TASKS FOR THIS EXERCISE ->
a: According to the forum thread on wheel coning, at what inward cant do most modelers not set their rails?
b: Reproduce the part of the forum thread on wheel coning that begins at the words "[martin goodall]" and stops after "their prototype counterparts.", substituting "conicity" for "coning".

PAGE TEXT ->
::::::
Scalefour Society

[James Moorhouse]

Sorry to reopen old wounds!

Just reading through this thread, it seems nobody mentioned the physics of how real trains stay on the track. For a concise explanation watch this Youtube clip.

I believe the same physics applies to our models, but contact between the wheel and railhead must be maintained and therefore springing is required. Martin's rationale for using EM wheels is simply to obviate the need for springing.

[Flymo748]

Sorry to reopen old wounds!

Just reading through this thread, it seems nobody mentioned the physics of how real trains stay on the track. For a concise explanation watch this Youtube clip.

I believe the same physics applies to our models, but contact between the wheel and railhead must be maintained and therefore springing is required. Martin's rationale for using EM wheels is simply to obviate the need for springing.

And if my understanding of Feynman's very clear exposition is right, it is the lack of the effectiveness of the coning due to the wheel not being in contact with the rail-head that means that the EM flanges come into play. Feynman rightly refers to the flanges as a safety mechanism, rather than the primary means to steering a vehicle around the curves.

It's a really clear explanation. If only all physics was explained in this way, I may have done better in my A Level than I actually did!

There is a bit of circular argument - lack of springing is permitted by EM size flanges that are required due to the lack of springing, and so on ad nauseum. Of course, we deal with different magnitudes of forces, including the centring effects of gravity, but my brayn would ache too much if I tried to think about that!

Flymo

[Russ Elliott]

Feynman rightly refers to the flanges as a safety mechanism, rather than the primary means to steering a vehicle around the curves.

Feynman was cool, but only up to a point. The really cool dude was called Brunel, who had the correct perspective in 1838:

"For small displacements from the centre of straight or slightly curved track the primary mode of guidance is conicity and it is on sharper curves, switches, and crossings that the flanges become the essential mode of guidance."

Toot! Toot!

[Jol Wilkinson]

Feynman rightly refers to the flanges as a safety mechanism, rather than the primary means to steering a vehicle around the curves.

The really cool dude was called Brunel,

Toot! Toot!

With that hat? I think there has been too much imbibing of the old Toot.

Jol

[martin goodall]

Richard Feynman's explanation of the function of coning on the wheels of railway vehicles is an excellent and entertainly presented exposition. But I have always felt that it is a fallacy to believe that our models behave in the same way. The masses are far smaller, and so our models cannot be gauaranteed to behave in the same way as full-size railway vehicles. Furthermore, most of us (in fact I suspect 99% of us) do not set our rails at the regulation 1 in 20 inward cant, so as to match the angle of the railhead with the angle of the coning of the wheels; we set the rails upright, so that the coned tyre treads run on the inner edge or corner of the rail-head. They are therefore much more prone to 'hunt' than their prototype counterparts.

For these reasons, I strongly suggest that the coning of our 4mm scale wheels cannot be relied upon to keep our vehicles on the track; we need those flanges. In fact, it is because I came to the conclusion that P4 flanges are too small to do the job with complete reliability that I resorted to using EM wheels re-set to the P4 back-to-back, so as to give the added 'insurance' of deeper flanges.
::::::
EXCERPTED RECORDS ->
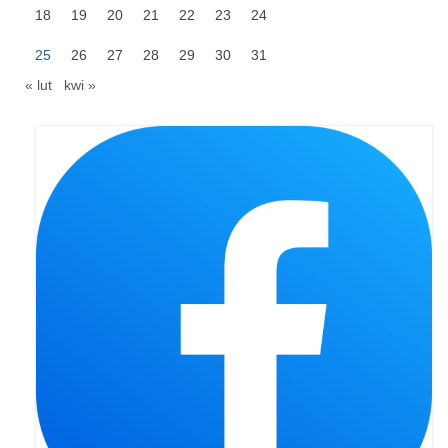
18
19
20
21
22
23
24
25
26
27
28
29
30
31
« lut
kwi »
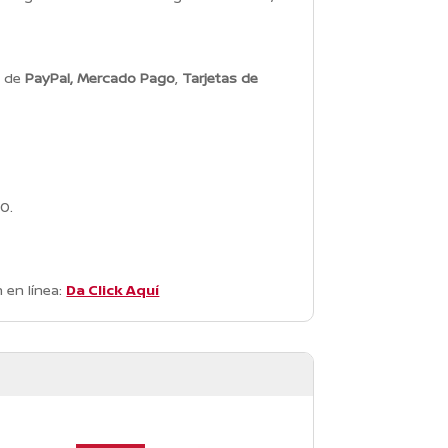
s de
PayPal, Mercado Pago
,
Tarjetas de
0.
 en línea:
Da Click Aquí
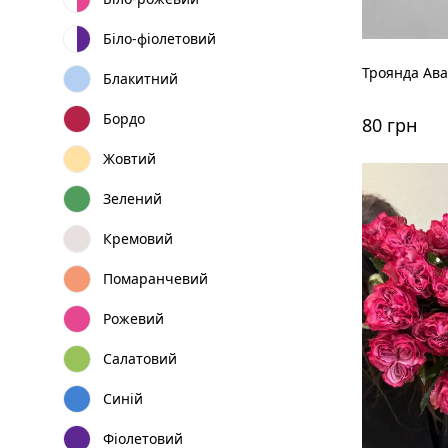
Біло-фіолетовий
Троянда Ав
Блакитний
Бордо
80 грн
Жовтий
Зелений
Кремовий
Помаранчевий
Рожевий
Салатовий
Синій
Фіолетовий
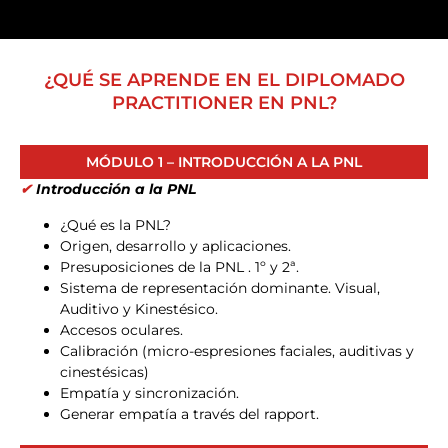
¿QUÉ SE APRENDE EN EL DIPLOMADO
PRACTITIONER EN PNL?
MÓDULO 1 – INTRODUCCIÓN A LA PNL
✔
Introducción a la PNL
¿Qué es la PNL?
Origen, desarrollo y aplicaciones.
Presuposiciones de la PNL . 1º y 2ª.
Sistema de representación dominante. Visual,
Auditivo y Kinestésico.
Accesos oculares.
Calibración (micro-espresiones faciales, auditivas y
cinestésicas)
Empatía y sincronización.
Generar empatía a través del rapport.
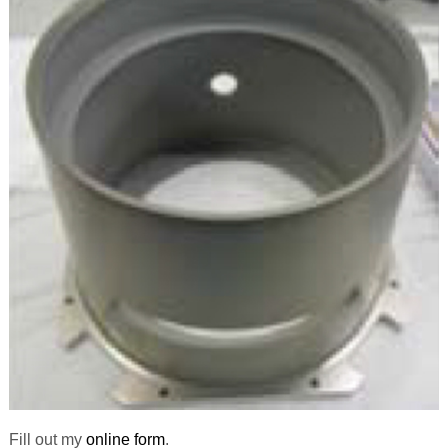
Fill out my
online form
.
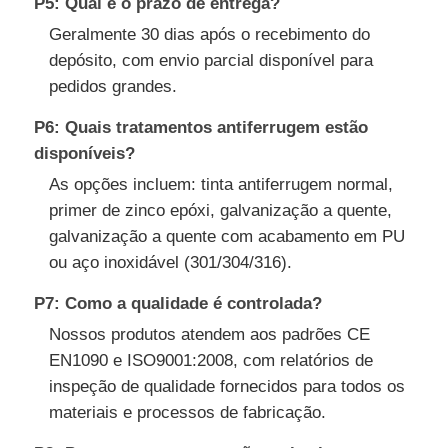
P5: Qual é o prazo de entrega?
Geralmente 30 dias após o recebimento do
depósito, com envio parcial disponível para
pedidos grandes.
P6: Quais tratamentos antiferrugem estão
disponíveis?
As opções incluem: tinta antiferrugem normal,
primer de zinco epóxi, galvanização a quente,
galvanização a quente com acabamento em PU
ou aço inoxidável (301/304/316).
P7: Como a qualidade é controlada?
Nossos produtos atendem aos padrões CE
EN1090 e ISO9001:2008, com relatórios de
inspeção de qualidade fornecidos para todos os
materiais e processos de fabricação.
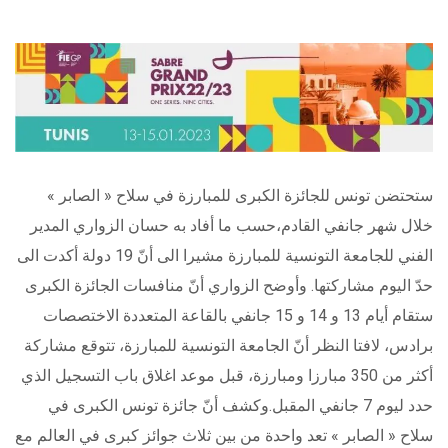
ستحتضن تونس للجائزة الكبرى للمبارزة في سلاح « الصابر »
خلال شهر جانفي القادم،حسب ما أفاد به حسان الزواري المدير
الفني للجامعة التونسية للمبارزة مشيرا الى أنّ 19 دولة أكدت الى
حدّ اليوم مشاركتها. وأوضح الزواري أنّ منافسات الجائزة الكبرى
ستقام أيام 13 و 14 و 15 جانفي بالقاعة المتعددة الاختصصات
برادس، لافتا النظر أنّ الجامعة التونسية للمبارزة، تتوقع مشاركة
أكثر من 350 مبارزا ومبارزة، قبل موعد اغلاق باب التسجيل الذي
حدد ليوم 7 جانفي المقبل.وكشف أنّ جائزة تونس الكبرى في
سلاح « الصابر » تعد واحدة من بين ثلاث جوائز كبرى في العالم مع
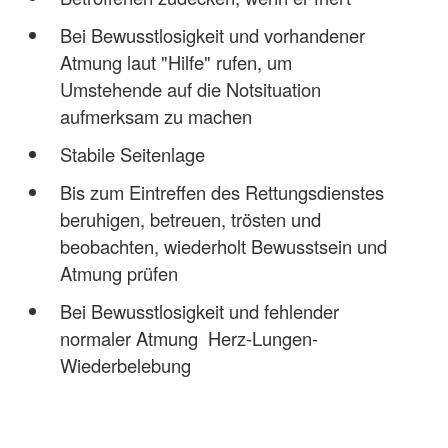
Bei Bewusstlosigkeit und vorhandener
Atmung laut "Hilfe" rufen, um
Umstehende auf die Notsituation
aufmerksam zu machen
Stabile Seitenlage
Bis zum Eintreffen des Rettungsdienstes
beruhigen, betreuen, trösten und
beobachten, wiederholt Bewusstsein und
Atmung prüfen
Bei Bewusstlosigkeit und fehlender
normaler Atmung Herz-Lungen-
Wiederbelebung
::::::
ANSWERS PER TASK ->
a: 1 in 20

b:
[martin goodall]

Richard Feynman's explanation of the function of conicity on the wheels of railway vehicles is an excellent and entertainly presented exposition. But I have always felt that it is a fallacy to believe that our models behave in the same way. The masses are far smaller, and so our models cannot be gauaranteed to behave in the same way as full-size railway vehicles. Furthermore, most of us (in fact I suspect 99% of us) do not set our rails at the regulation 1 in 20 inward cant, so as to match the angle of the railhead with the angle of the conicity of the wheels; we set the rails upright, so that the coned tyre treads run on the inner edge or corner of the rail-head. They are therefore much more prone to 'hunt' than their prototype counterparts.